How — if at all — is Eraser: Reborn related to the original, and does Arnold Schwarzenegger suddenly appear? Throughout the 80s and 90s, Schwarzenegger was one of the biggest movie stars in the world. The first two Terminator films, Predator, Gemini and True Lies, were huge hits, but by the end of the 90s there were signs that its profitability was beginning to decline. Films such as Jingle All The Way, Batman & Robin and End Of Days 1999 — the only film in which a human character played by Arnie dies — all received disappointing critical and commercial results, proving that his name alone is no longer enough to sell the film.
One of his last major solo successes was the action movie “Eraser” in 1996. In it, Schwarzenegger played U.S. Marshal John Krueger, who fakes the death of federal witnesses so they can disappear and start a new life. Defending his last witness, played by Vanessa Williams, he uncovers a conspiracy that leads to his own agency. The film received mixed reviews, but still grossed over $240 million worldwide. He is probably best remembered now for the airplane scene and Kruger’s fight with a group of very aggressive alligators.
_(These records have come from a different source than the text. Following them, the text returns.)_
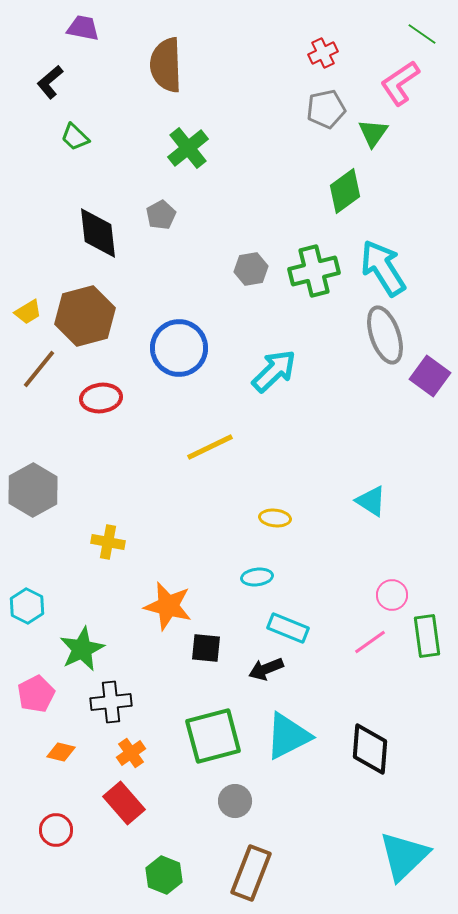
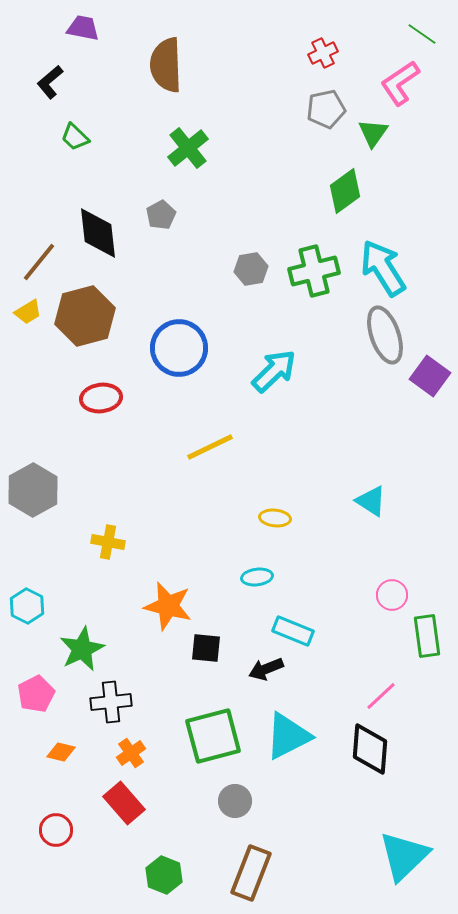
brown line at (39, 369): moved 107 px up
cyan rectangle at (288, 628): moved 5 px right, 3 px down
pink line at (370, 642): moved 11 px right, 54 px down; rotated 8 degrees counterclockwise
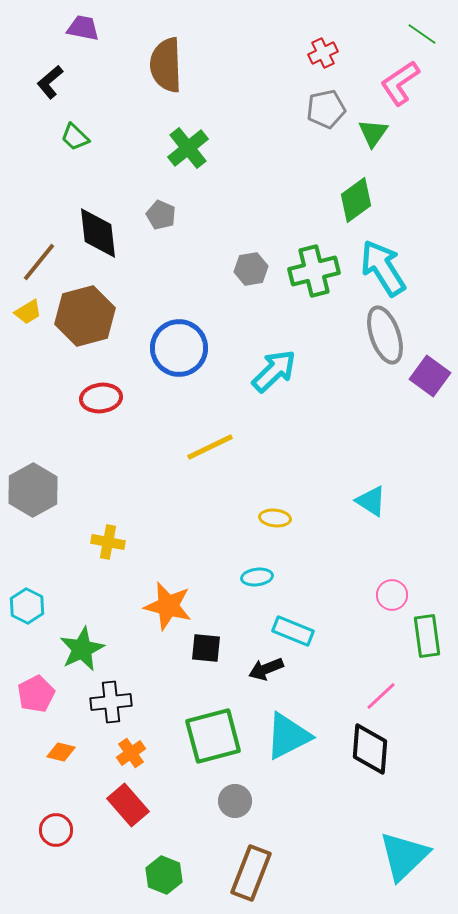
green diamond at (345, 191): moved 11 px right, 9 px down
gray pentagon at (161, 215): rotated 20 degrees counterclockwise
red rectangle at (124, 803): moved 4 px right, 2 px down
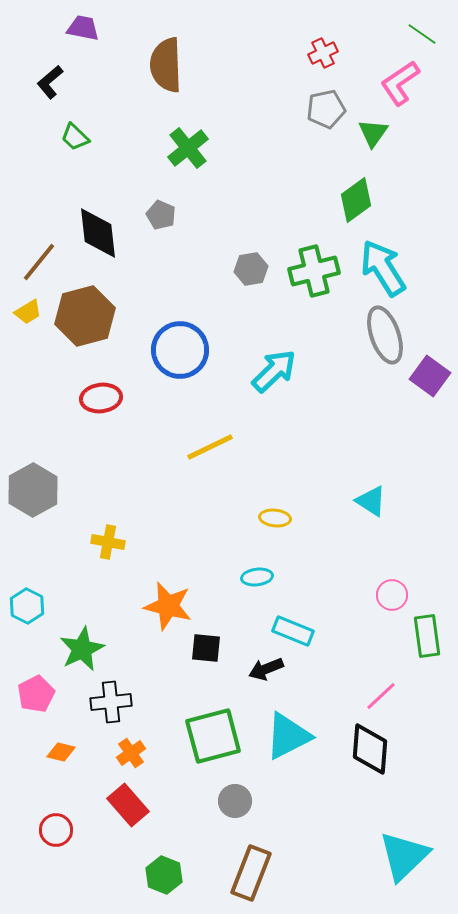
blue circle at (179, 348): moved 1 px right, 2 px down
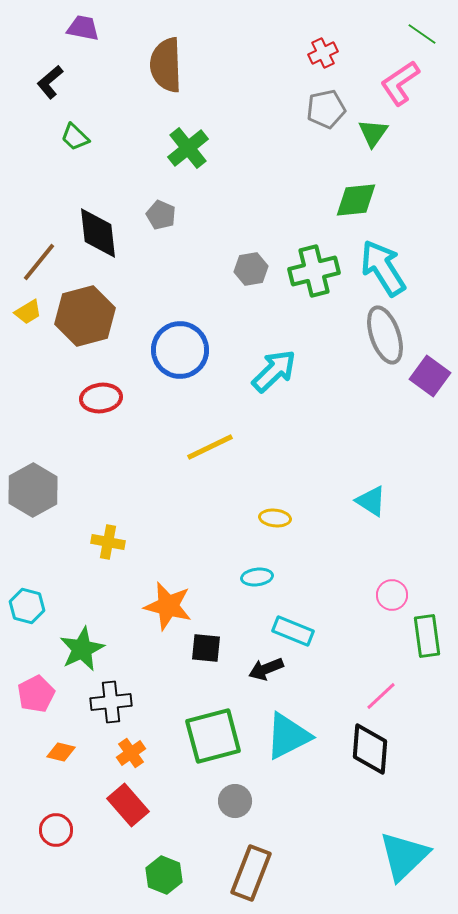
green diamond at (356, 200): rotated 30 degrees clockwise
cyan hexagon at (27, 606): rotated 12 degrees counterclockwise
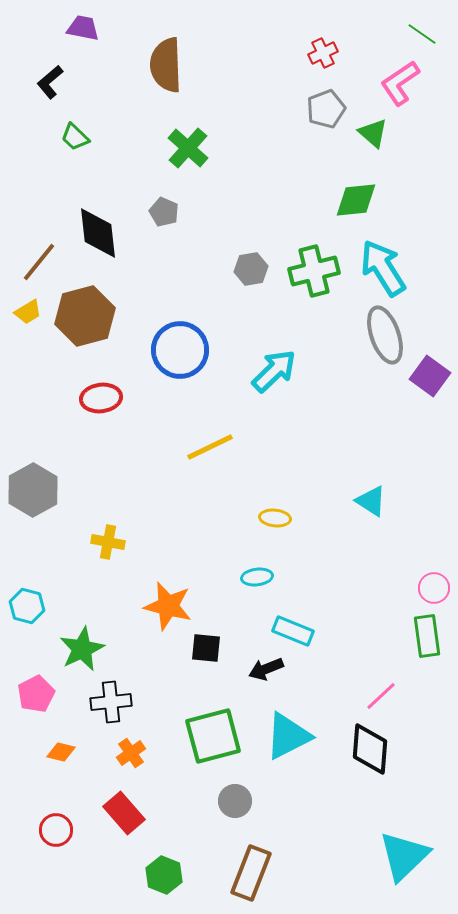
gray pentagon at (326, 109): rotated 9 degrees counterclockwise
green triangle at (373, 133): rotated 24 degrees counterclockwise
green cross at (188, 148): rotated 9 degrees counterclockwise
gray pentagon at (161, 215): moved 3 px right, 3 px up
pink circle at (392, 595): moved 42 px right, 7 px up
red rectangle at (128, 805): moved 4 px left, 8 px down
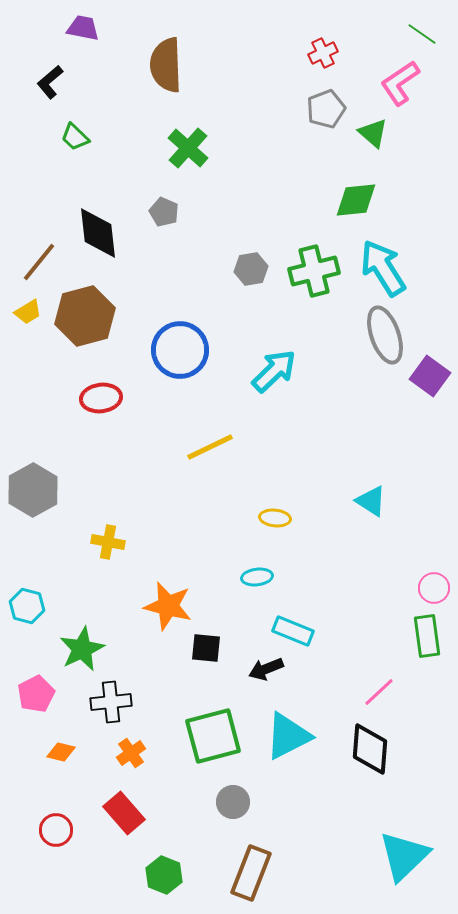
pink line at (381, 696): moved 2 px left, 4 px up
gray circle at (235, 801): moved 2 px left, 1 px down
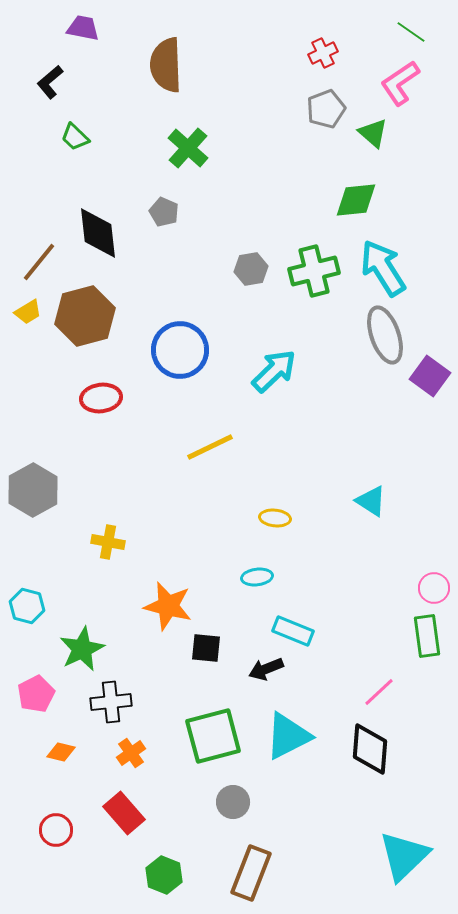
green line at (422, 34): moved 11 px left, 2 px up
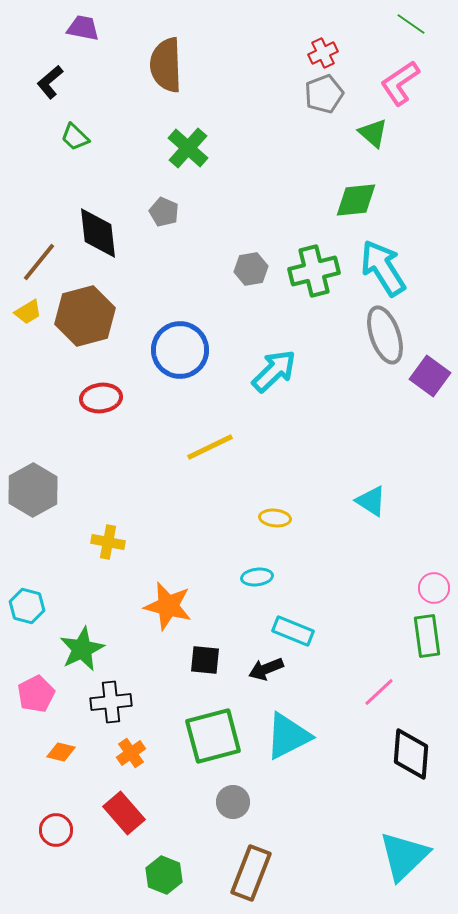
green line at (411, 32): moved 8 px up
gray pentagon at (326, 109): moved 2 px left, 15 px up
black square at (206, 648): moved 1 px left, 12 px down
black diamond at (370, 749): moved 41 px right, 5 px down
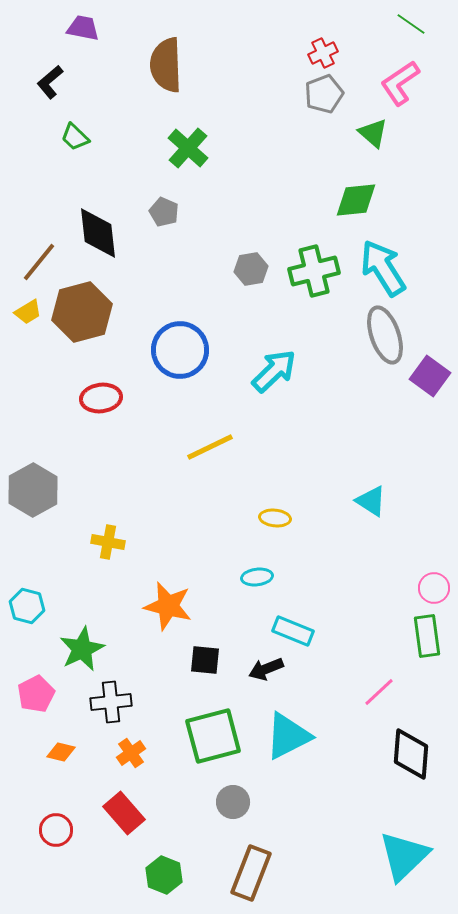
brown hexagon at (85, 316): moved 3 px left, 4 px up
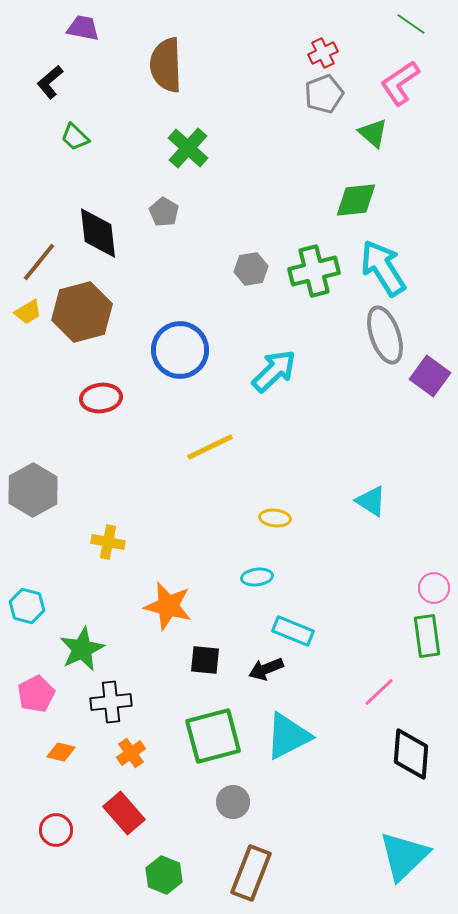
gray pentagon at (164, 212): rotated 8 degrees clockwise
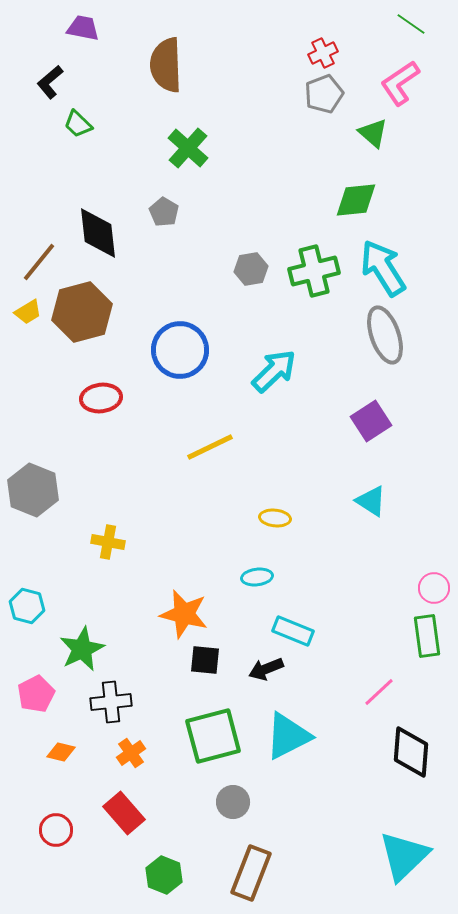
green trapezoid at (75, 137): moved 3 px right, 13 px up
purple square at (430, 376): moved 59 px left, 45 px down; rotated 21 degrees clockwise
gray hexagon at (33, 490): rotated 9 degrees counterclockwise
orange star at (168, 606): moved 16 px right, 8 px down
black diamond at (411, 754): moved 2 px up
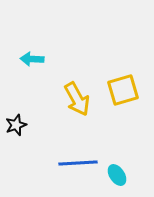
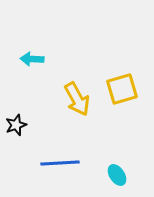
yellow square: moved 1 px left, 1 px up
blue line: moved 18 px left
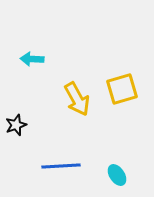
blue line: moved 1 px right, 3 px down
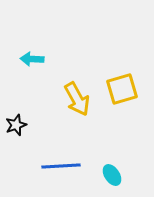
cyan ellipse: moved 5 px left
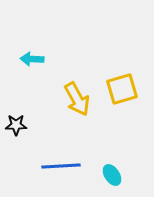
black star: rotated 20 degrees clockwise
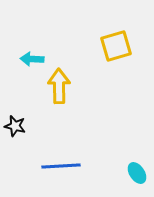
yellow square: moved 6 px left, 43 px up
yellow arrow: moved 18 px left, 13 px up; rotated 152 degrees counterclockwise
black star: moved 1 px left, 1 px down; rotated 15 degrees clockwise
cyan ellipse: moved 25 px right, 2 px up
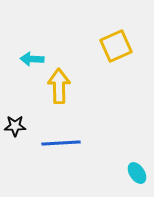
yellow square: rotated 8 degrees counterclockwise
black star: rotated 15 degrees counterclockwise
blue line: moved 23 px up
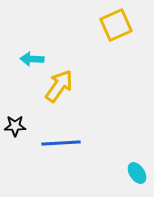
yellow square: moved 21 px up
yellow arrow: rotated 36 degrees clockwise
Related: Interview with Dominic Sherwood – Eraser: Reborn
Even among fans of Schwarzenegger’s action movies, “Eraser” would not have received very high ratings, but it was a pleasant blockbuster with some creative decorations. It is also doubtful that anyone demanded a sequel more than 25 years later, but one of them appeared in the form of Eraser: Reborn 2022. This revealed “Shadowhunters” star Dominic Sherwood as U.S. Marshal Mason Pollard, who, like Arnold’s character before him, is responsible for “erasing” witnesses and faking their deaths to ensure their safety. Although there was confusion about whether there was an “Eraser: Rebirth” by continuation or reboot, the final film turned out to be almost a remake of scene after scene. It copies dialogues, plot twists and action rhythms, although it has some noticeable differences. While it’s possible that “Rebirth” can be seen as a sequel, the fact that it copies Eraser’s story so accurately makes it unlikely that the action takes place in the same world.
This also means that Schwarzenegger, who has a lot of unreleased horror films, does not appear in the role of Kruger, and neither he nor any other Eraser character is mentioned. In much the same way that “Escape from Los Angeles” was a photocopy of “Escape from New York,” “Rebirth” essentially retells the same story as its 1996 predecessor. It begins with Pollard rescuing a witness from vengeful gangsters who later help him. Pollard is betrayed by his mentor and is forced to flee, culminating in a shootout at the dock. Pollard even borrows some of Kruger’s tactics, including hiding a small knife in his belt or using a sawn-off shotgun.
However, Eraser: Reborn sets most of the action in South Africa, and a smaller budget means that scenery such as the airplane scene is discarded. It has a variation of the alligator scene where the villains are attacked by a computer rhinoceros, and this makes the romance between Pollard and his witness Rina (Jackie Lai) more pronounced. Overall, Reborn is a serviceable, albeit forgettable, action car that suffers from Arnold’s absence, especially since the original was built around him. Considering that the massive railgun was such an iconic part of the first movie, Eraser: Reborn probably should have brought it back too.